Double-polarization interferometry (DPI) is an emerging technique for the quantitative study of molecular interactions, offering benefits such as high sensitivity, label-free operation, and the ability to acquire real-time data on molecular recognition dynamics and structures. However, during the acquisition of interferometric images, various interferences, such as speckle noise, may occur. DPI relies on phase shifts in interference fringes to calculate key parameters, including intermolecular forces. Therefore, it is essential to denoise the acquired complex interferometric images to minimize noise interference during phase shift extraction. The interferometric images obtained through DPI typically feature pronounced bright and dark fringes, along with clear boundary information. However, traditional denoising methods often result in excessive filtering, leading to blurred boundaries and loss of critical information. Thus, the development of a denoising algorithm tailored for complex interference fringes is crucial for improving the quality of subsequent analyses in DPI and its practical applications.

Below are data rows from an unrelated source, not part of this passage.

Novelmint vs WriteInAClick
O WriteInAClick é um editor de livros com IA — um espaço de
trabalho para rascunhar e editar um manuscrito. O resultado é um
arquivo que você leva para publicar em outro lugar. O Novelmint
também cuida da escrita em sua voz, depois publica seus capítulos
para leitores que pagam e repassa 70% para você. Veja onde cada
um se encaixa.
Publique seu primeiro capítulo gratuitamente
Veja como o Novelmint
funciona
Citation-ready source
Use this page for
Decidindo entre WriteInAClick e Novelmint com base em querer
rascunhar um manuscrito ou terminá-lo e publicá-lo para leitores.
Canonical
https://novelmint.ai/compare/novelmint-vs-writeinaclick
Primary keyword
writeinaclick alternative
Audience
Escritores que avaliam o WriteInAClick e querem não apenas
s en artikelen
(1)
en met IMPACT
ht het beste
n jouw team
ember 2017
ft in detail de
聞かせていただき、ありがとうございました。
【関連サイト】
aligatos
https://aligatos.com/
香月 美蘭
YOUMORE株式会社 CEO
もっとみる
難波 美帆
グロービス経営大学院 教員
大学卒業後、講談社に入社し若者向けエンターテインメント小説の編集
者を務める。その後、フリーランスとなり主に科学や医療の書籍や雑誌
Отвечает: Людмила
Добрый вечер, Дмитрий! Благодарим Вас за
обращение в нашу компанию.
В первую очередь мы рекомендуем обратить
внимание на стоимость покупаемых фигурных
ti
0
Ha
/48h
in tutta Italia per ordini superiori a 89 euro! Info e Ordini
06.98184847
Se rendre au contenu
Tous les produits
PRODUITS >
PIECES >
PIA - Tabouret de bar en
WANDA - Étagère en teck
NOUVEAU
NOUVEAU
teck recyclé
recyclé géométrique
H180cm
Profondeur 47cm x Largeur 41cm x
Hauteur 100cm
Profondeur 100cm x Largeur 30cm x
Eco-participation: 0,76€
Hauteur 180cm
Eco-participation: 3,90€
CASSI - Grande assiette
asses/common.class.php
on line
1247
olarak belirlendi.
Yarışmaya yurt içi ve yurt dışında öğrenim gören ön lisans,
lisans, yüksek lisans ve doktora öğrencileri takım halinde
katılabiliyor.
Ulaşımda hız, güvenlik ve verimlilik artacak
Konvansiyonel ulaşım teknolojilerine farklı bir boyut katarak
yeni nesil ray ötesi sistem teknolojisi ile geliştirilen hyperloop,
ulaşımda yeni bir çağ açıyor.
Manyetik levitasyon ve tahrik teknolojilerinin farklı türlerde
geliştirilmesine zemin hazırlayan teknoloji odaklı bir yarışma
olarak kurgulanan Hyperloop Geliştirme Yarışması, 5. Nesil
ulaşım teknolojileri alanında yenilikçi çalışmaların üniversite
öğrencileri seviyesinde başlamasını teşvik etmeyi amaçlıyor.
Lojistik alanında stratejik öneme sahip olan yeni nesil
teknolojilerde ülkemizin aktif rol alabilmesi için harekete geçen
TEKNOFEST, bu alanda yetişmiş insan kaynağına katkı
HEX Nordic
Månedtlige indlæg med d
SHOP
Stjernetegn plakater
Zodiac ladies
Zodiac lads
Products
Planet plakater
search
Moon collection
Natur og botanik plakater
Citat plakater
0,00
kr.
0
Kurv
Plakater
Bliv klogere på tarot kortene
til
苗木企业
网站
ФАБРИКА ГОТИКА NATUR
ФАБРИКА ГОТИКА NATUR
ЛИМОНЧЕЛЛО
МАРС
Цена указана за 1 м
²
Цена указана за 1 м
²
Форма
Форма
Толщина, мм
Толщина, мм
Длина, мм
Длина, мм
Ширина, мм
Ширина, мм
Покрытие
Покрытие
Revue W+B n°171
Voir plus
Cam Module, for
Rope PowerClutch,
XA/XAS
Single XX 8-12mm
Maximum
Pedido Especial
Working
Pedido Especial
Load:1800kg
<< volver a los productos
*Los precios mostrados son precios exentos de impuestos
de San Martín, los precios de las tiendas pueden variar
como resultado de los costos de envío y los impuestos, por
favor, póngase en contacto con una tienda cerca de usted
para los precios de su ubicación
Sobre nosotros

We propose a denoising algorithm that combines sine-cosine decomposition with the discrete cosine transform (DCT) for processing complex DPI interference fringe images. The algorithm first decomposes the interference image into sine and cosine components, generating the corresponding sine and cosine maps. By exploiting the energy concentration properties of DCT in the frequency domain, noise components in the maps are effectively removed. The denoised image is then restored through an arctangent operation. Comparative experiments are conducted on both simulated and real interference fringe datasets. Various denoising techniques are evaluated, including mean filtering, median filtering, wavelet-based frequency domain denoising, isotropic and anisotropic methods, the fast nonlocal means (FNLM) and weighted nuclear norm minimization (WNNM) algorithms, and N2N training strategies. These methods are compared with the proposed algorithm to assess the performance of each and to validate the effectiveness of the proposed approach. Additionally, phase shift curves are extracted and compared before and after denoising to further demonstrate the reliability of the proposed algorithm.
We use MATLAB software to generate simulated interferogram images, and the simulation results (Fig. 9) demonstrate the superior performance of the proposed algorithm. After processing, the images exhibit higher contrast and finer textures, with edge details fully preserved. Both the peak signal-to-noise ratio (PSNR) and structural similarity (SSIM) metrics (Table 1) consistently outperform those of other algorithms. In contrast, traditional filtering methods lack sufficient denoising capability, resulting in blurred edge textures. The results from wavelet, isotropic, and anisotropic algorithms are less satisfactory, as some noise remains in the images. Although the FNLM and WNNM algorithms display some competitiveness, their denoising effects and edge clarity still fall short of those of the proposed algorithm. Furthermore, although the N2N algorithm outperforms the proposed algorithm in terms of PSNR, its SSIM value is lower, and its denoising effect is not significantly better. In experiments with real interferogram images (Fig. 10), the proposed algorithm continues to perform the best, with previously blurred areas becoming clearer and providing more reliable data for subsequent analysis and processing. In contrast, traditional filtering methods perform poorly, leaving significant noise in the images. The results of wavelet, isotropic, and anisotropic filtering are suboptimal, producing blurred edge textures. While FNLM and WNNM algorithms demonstrate relatively good denoising effects, with WNNM slightly outperforming the proposed algorithm in SSIM, its PSNR value is 0.9533 dB lower (Table 2), and both algorithms are inferior to the proposed method in preserving edge details. In real image denoising experiments, the performance of the N2N training strategy does not match that of the simulation experiments. Although its denoising level surpasses other comparison algorithms and preserves edge textures well, some noise remains. Finally, by applying the proposed algorithm to denoise a set of interferogram images, we compare the phase shift curves before and after denoising (Fig. 11). The results confirm that the proposed algorithm effectively eliminates abnormal jumps in the phase shift curve, further validating its reliability.
In DPI, interferometric images often contain complex structures and substantial noise, making denoising a critical step in accurately extracting phase shifts. This paper presents a novel algorithm that combines sine-cosine decomposition with the discrete cosine transform to achieve high-precision denoising of interferogram images. Comparative experiments demonstrate that the proposed algorithm significantly reduces noise levels while preserving edge and texture details to the greatest extent possible, effectively avoiding edge blurring due to over-filtering. The evaluation of different denoising methods indicates that the proposed algorithm achieves higher PSNR and SSIM values, signifying effective noise reduction with minimal loss of information. The processed interferometric image set successfully eliminates abnormal jumps in the phase shift curve, enhancing the accuracy and reliability of phase shift extraction. This contributes to improving the quality of analyses and applications in DPI.